Cet épisode est d’ailleurs significatif du poids de la technostructure qui prévaut dans le nouveau monde que vous êtes censé incarner, et qui veut que tout système d’aide soit forcément l’objet de taxations.

À la différence du monde d’hier,…

M. le président. Il faut conclure !

M. François Bonhomme. … vous n’avez pas su vous prémunir contre la voracité de Bercy. Aujourd’hui, ce qu’il en ressort, c’est que vous avez non seulement découragé Stéphane Bern,…

M. le président. Veuillez conclure, mon cher collègue !

M. François Bonhomme. … mais que vous avez aussi découragé tous les Français, qui sont aujourd’hui déçus par ce système ! (Applaudissements sur les travées du groupe Les Républicains et du groupe Union Centriste.)

préparation du débat national

M. le président. La parole est à M. David Assouline, pour le groupe socialiste et républicain.

M. David Assouline. Monsieur le Premier ministre, la semaine dernière, alors que 24 millions de nos concitoyens étaient devant leur poste de télévision pour écouter la réponse solennelle du Président de la République, non seulement à la demande sociale, la demande sur le pouvoir d’achat, mais aussi à la demande de considération, celui-ci nous a parlé d’un débat sur l’immigration et l’identité nationale. Il a beaucoup étonné. Certains n’ont pas compris, d’autres ont trop compris.

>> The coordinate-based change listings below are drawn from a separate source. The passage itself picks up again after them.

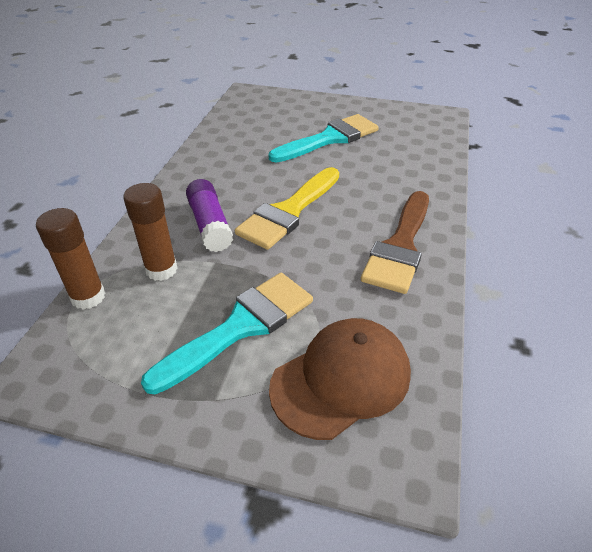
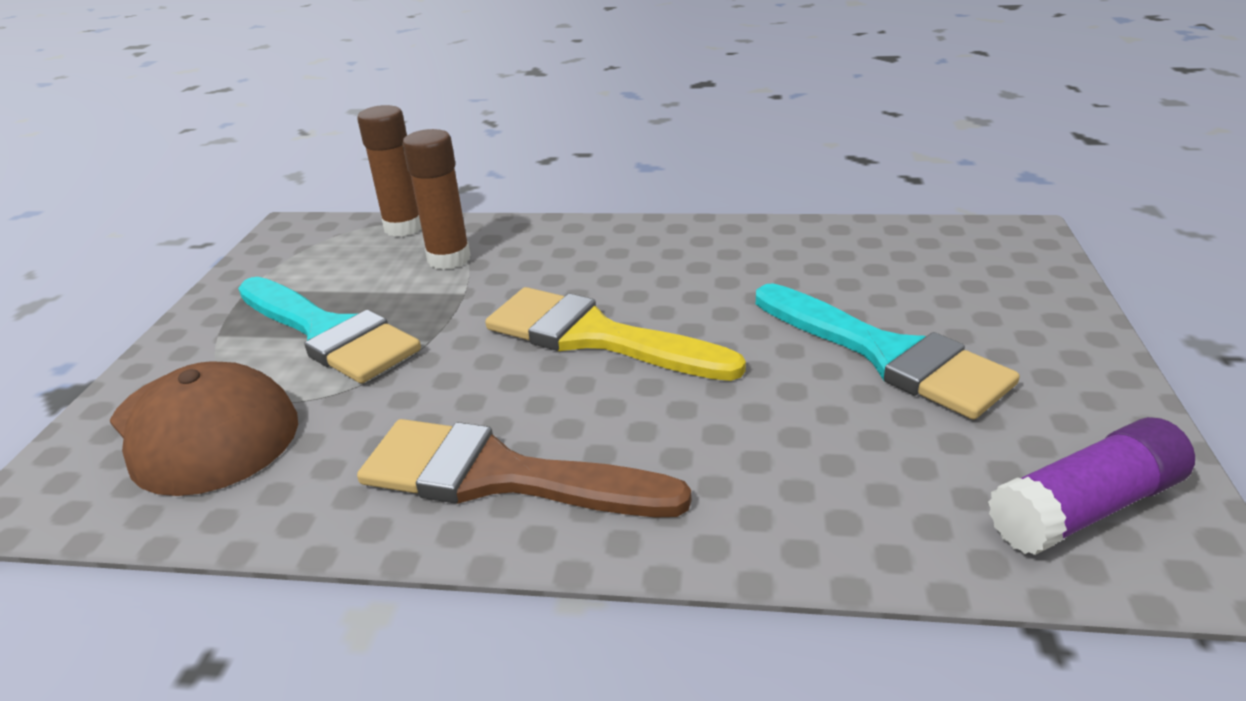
camera: 85 degrees right, 10 degrees down
purple glue stick [186,179,233,252] -> purple glue stick moved to [988,417,1195,555]

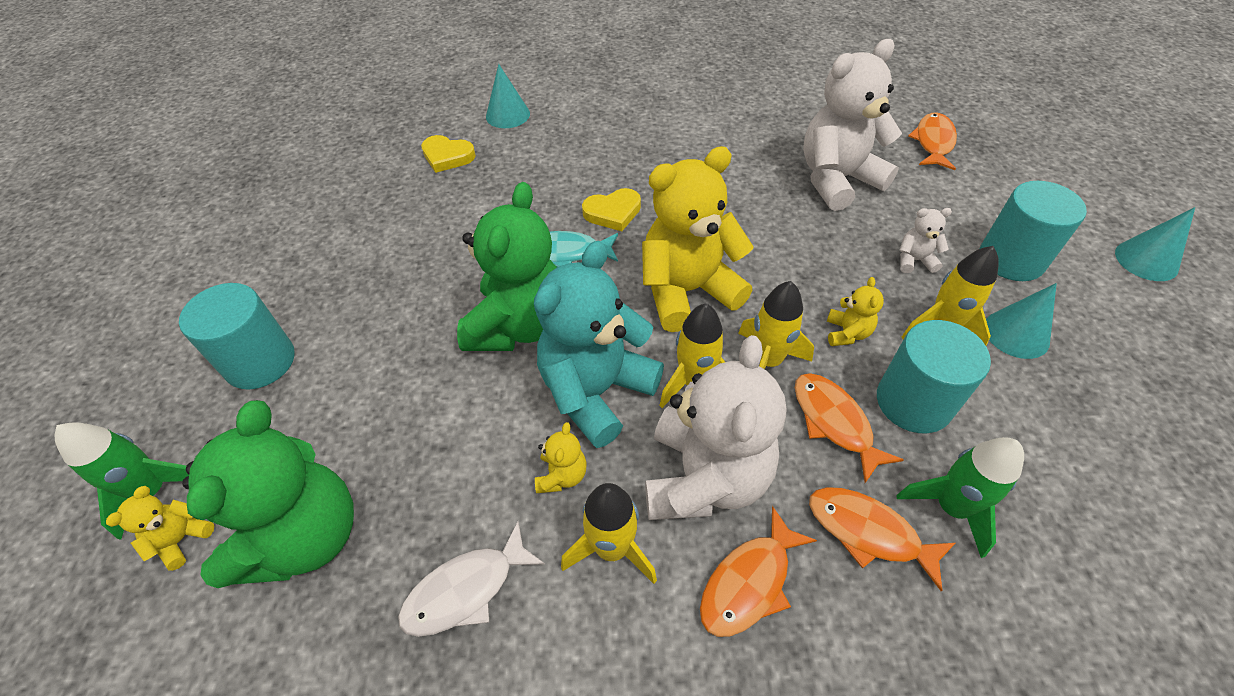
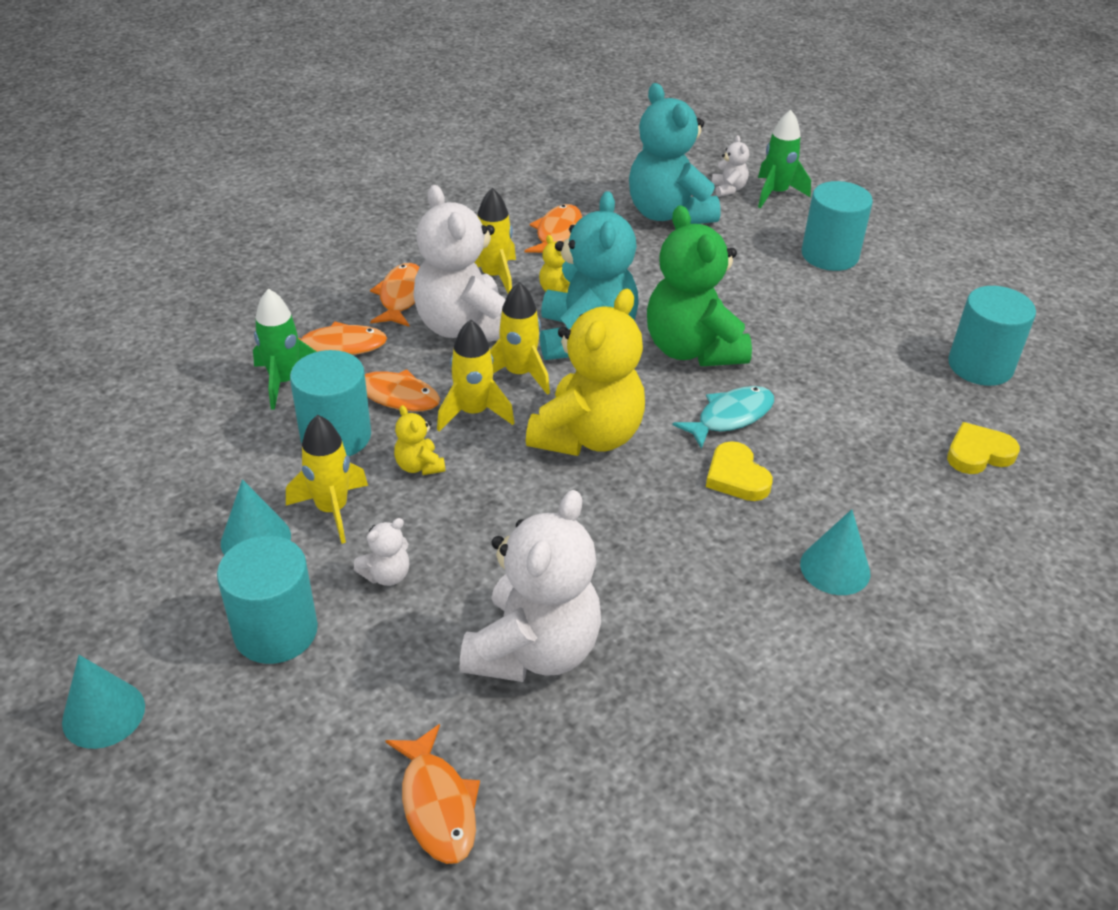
camera: 140 degrees right, 10 degrees down
yellow teddy bear [106,486,215,571] -> white teddy bear [712,135,749,197]
green teddy bear [182,400,354,588] -> turquoise teddy bear [629,83,721,224]
white fish [398,521,545,637] -> orange fish [524,204,582,253]
turquoise cone [486,64,530,128] -> turquoise cone moved to [800,509,870,595]
yellow heart [582,188,641,231] -> yellow heart turned 60 degrees counterclockwise [706,441,773,501]
none -> turquoise cylinder [948,286,1036,386]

J’aimerais que vous puissiez nous dire ce que le Président de la République entendait par là et ce qu’il attend d’un débat sur cette question. Qu’attendez-vous, de manière générale, de ce grand débat national ? Quelles en seront les modalités et de quelle façon en tiendrez-vous compte ? (Applaudissements sur des travées du groupe socialiste et républicain.)

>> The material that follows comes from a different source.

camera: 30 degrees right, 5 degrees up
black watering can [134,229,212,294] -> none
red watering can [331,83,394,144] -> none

M. le président. La parole est à M. le secrétaire d’État auprès du Premier ministre, porte-parole du Gouvernement. (Exclamations ironiques sur les travées du groupe Les Républicains et du groupe socialiste et républicain.)

M. Benjamin Griveaux, secrétaire dÉtat auprès du Premier ministre, porte-parole du Gouvernement. Monsieur le président, mesdames, messieurs les sénateurs, monsieur le sénateur Assouline, dans son intervention la semaine dernière, le Président de la République a en effet évoqué la mise en place de ce grand débat national.

Sur la forme, d’abord, sa volonté est celle d’un débat innovant et foisonnant. Le Premier ministre a eu, je crois, la bonne formule en parlant de débats organisés selon « un jardin à l’anglaise » plutôt qu’« un jardin à la française ». (Nouvelles exclamations sur les mêmes travées.)

M. Rachid Temal. C’est trop intelligent pour nous !

M. Benjamin Griveaux, secrétaire dÉtat. Le débat sera organisé sous l’autorité de la Commission nationale du débat public. (Brouhaha sur les mêmes travées.) Lors de ce débat, chacun pourra écouter l’autre, comme nous avons l’occasion de le faire dans cet hémicycle, avec respect. (Mêmes mouvements.)

Monsieur le sénateur, le débat sera donc organisé sous l’autorité de la Commission nationale du débat public et avec la participation des maires,…

M. Benjamin Griveaux, secrétaire dÉtat. … puisque ce sont les mairies, pour l’essentiel, qui accueilleront ces débats. D’autres formules pourront être proposées, par exemple, la mise à disposition d’un recueil numérique pour que les gens puissent écrire.

M. Rachid Temal. Oh là là !

M. Benjamin Griveaux, secrétaire dÉtat. Bref, il y aura différentes manières d’associer l’ensemble de nos concitoyens à ce débat.

Sur le fond, ensuite, je vous indique que quatre thèmes ont été retenus : le premier concerne la transition écologique, le deuxième, la fiscalité, le troisième, l’organisation de l’État et des services publics, et, le quatrième, la question de la démocratie, de la citoyenneté et la question migratoire.

M. Jean-François Husson. Cela fait cinq !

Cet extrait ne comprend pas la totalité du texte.